We decided to go to the beach before we were supposed to meet some of Jens friends who were making a dinner of South African food. This was the first time we got to ride a matatu!
I urge you to read this excerpt from another blog on matatus before you proceed...
http://fellowsblog.kiva.org/2010/10/08/the-mombasa-matatu-a-“how-to”-guide-from-a-daily-commuter/
All and all, they are crazy! A driver and a "conductor" pull up alongside the road in and old beat up Nissan 15 passenger van decked out in hip hop or pop culture regalia and full of people and yell their destination. You jump in and take off. You then have to pay, which is a nonverbal negotiation based on the route, where you tell him you want off and his attitude. The music is typically very loud, to the point where you are pretty sure your ears will not recover for a few hours. There is no personal space, seat belts or time for error. This being our first ride Jen warned us to be swift with our entry and exit, just sit where ever and she would handle the paying. The be swift tip was the key! We waited on the side of the road and up approached a van at full speed with a man hanging out yelling "Nyali!! Nyali!! Nyali!!", Jen waved, they swerved over into the dirt next to us and barely stopped as we hustled in and we were off! To get off the matatu you knock on the side of the van, then the conductor knocks on the side of the van then the driver pulls over. For people that have done it before it goes like clockwork, you can get picked up just about anywhere and it's extremely efficient to get around the city as well as affordable.

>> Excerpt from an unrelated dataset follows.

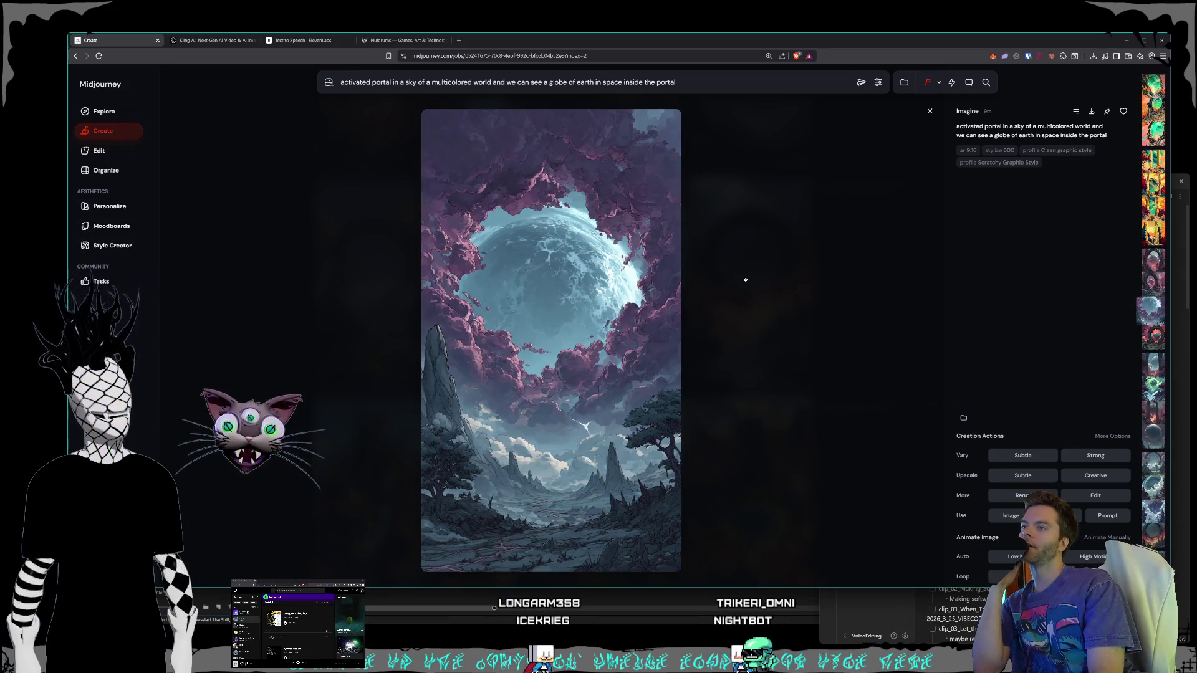
{"action": "scroll", "coordinate": [746, 279], "scroll_direction": "down", "scroll_amount": 1}
{"action": "scroll", "coordinate": [746, 279], "scroll_direction": "up", "scroll_amount": 1}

We survived our first ride and walked a short distance to the beach. Wow!! The white sand feels like flour in your toes! The water was a teal clear blue and warm. It was beautiful. The beach here is full of what are known as "beach boys". These aren't the lets go surfin now ones we all think of. They wander the beach and approach people to try and sell them things. Things like coconuts carved like monkeys, beaded bracelets, tours, boat rides, pretty much anything. They are very persistent. To the point where you cannot walk without one walking with you and when one gives up another swoops in. It's a bit annoying when you are trying to enjoy the beach. Jen is good at fending them off with her Swahili and patience where I get frustrated and just want them to go away and they never do. They aren't threatening, maybe a little sketchy, but mostly a nuisance. We left the beach to make it home before dark. Word is you don't want to be out walking after dark! We grabbed another matatu and were home quick.
We walked to Jens friends house for dinner. A big home he grew up in. A charcoal fire in the back yard held a dutch oven filled with lamb neck, potatoes, carrots, some other veggies and had been roasting for 7 hours. Its a traditional So.African dish called poikie. They made rice and we all dug in. We stayed and chatted for quite awhile then caught a rid from a friend home. Time for bed after a long day...
I'm having trouble with links and putting the photos in order, so bear with me till I figure this out!
1 comment:
I love the pictures....white flour beach heck yes!! Did you eat the lamb neck?!